**DOKUMEN**

-------------------------

KARYA TULIS ILMIAH
PENGEMBANGAN WISATA KOTA TUA YANG
BERARSITEKTUR CIRI KHAS BELANDA (CAGAR BUDAYA) DI KALIANGET
Karya Tulis Ilmiah ini disusun dalam Rangka
Lomba Karya Tulis Ilmiah
OLEH:
1. YUNI NUR AINI
2. MIRI WARIS WATI FITRIANI
3. HELNA KRISTIYANI
FAKULTAS ILMU SOSIAL & ILMU POLITIK
UNIVERSITAS WIRARAJA SUMENEP
2015
KATA PENGANTAR
Marilah kita
panjatkan puji syukur kehadirat Allah SWT, yang telah melimpahkan rahmat dan
hidayah-Nya sehingga karya tulis ilmiah yang berjudul “Pengembangan Wisata Kota
Tua Yang Berarsitektur Ciri Khas Belanda (Cagar Budaya) Di Kaliangaet” dapat
terselesaikan dengan baik dan lancar. Kami berharap karya tulis ilmiah ini
dapat bermanfaat bagi semua pihak, baik dari pihak universitas, pemerintah
ataupun masyarakat.
Karya tulis ilmiah ini disusun berkat
dukungan dari semua pihak, oleh karena itu, kami menyampaikan terimakasih
kepada:
1) Ibu Dra. Irma Irawati selaku Dekan Fakultas
Ilmu Sosial dan Ilmu Politik
2) BEM Fakultas Ilmu Sosial dan Ilmu Politik
selaku penyelenggara Lomba Karya Tulis Ilmiah.

-------------------------

**BAGIAN DATA**
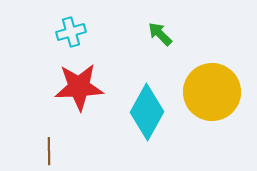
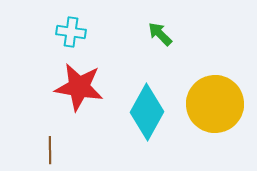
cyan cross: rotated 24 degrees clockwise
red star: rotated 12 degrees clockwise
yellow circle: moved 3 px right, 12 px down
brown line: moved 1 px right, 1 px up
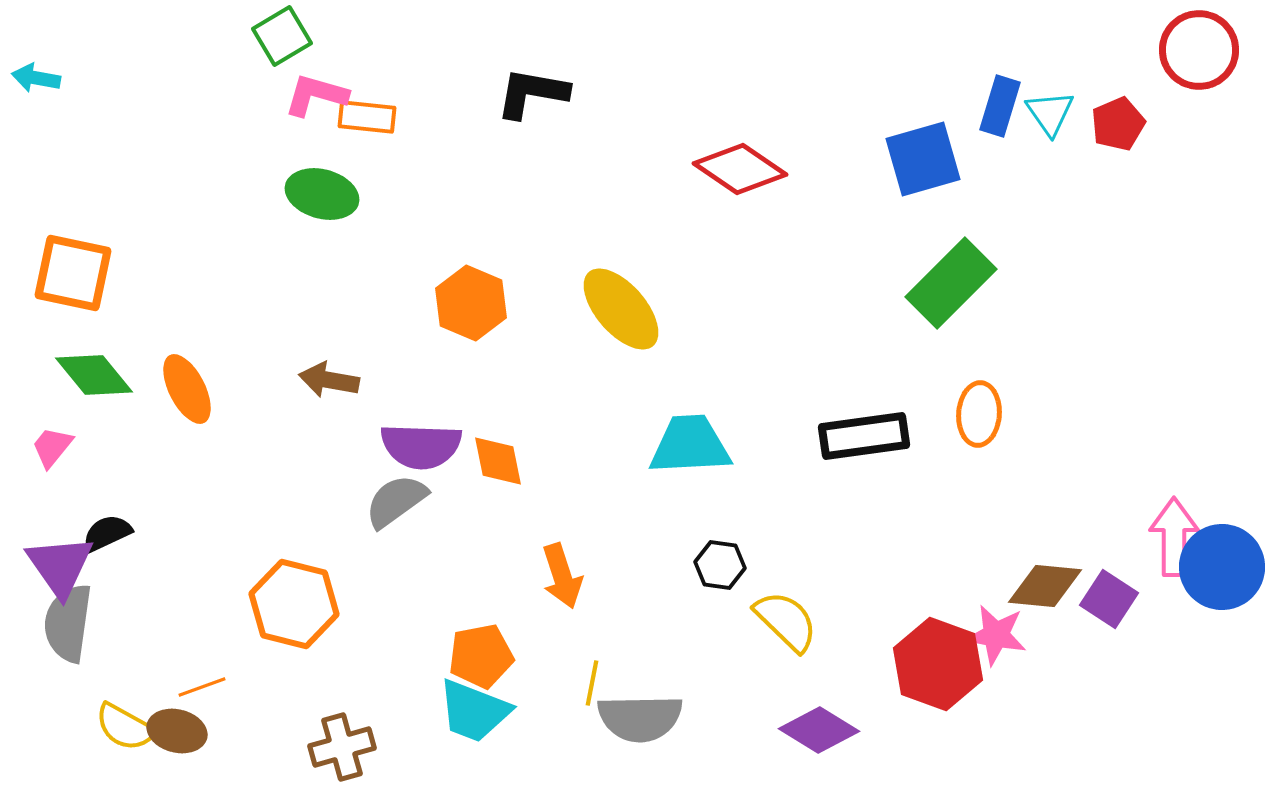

-------------------------

**SOAL SINGKAT 1**
Sebutkan semua nama penyusun yang tercantum dalam dokumen tentang wisata kota tua di Kalianget.
**SOAL SINGKAT 2**
Menurut dokumen tentang wisata kota tua di Kalianget, siapa penyelenggara Lomba Karya Tulis Ilmiah?
**SOAL SINGKAT 3**
Tulis ulang bagian dokumen tentang wisata kota tua di Kalianget, mulai dari "Karya tulis ilmiah ini disusun berkat" terus ke bawah sampai "Karya Tulis Ilmiah.".

**PENYELESAIAN SOAL 1**
1. Yuni Nur Aini
2. Miri Waris Wati Fitriani
3. Helna Kristiyani

**PENYELESAIAN SOAL 2**
BEM Fakultas Ilmu Sosial dan Ilmu Politik.

**PENYELESAIAN SOAL 3**
Karya tulis ilmiah ini disusun berkat
dukungan dari semua pihak, oleh karena itu, kami menyampaikan terimakasih
kepada:
1) Ibu Dra. Irma Irawati selaku Dekan Fakultas
Ilmu Sosial dan Ilmu Politik
2) BEM Fakultas Ilmu Sosial dan Ilmu Politik
selaku penyelenggara Lomba Karya Tulis Ilmiah.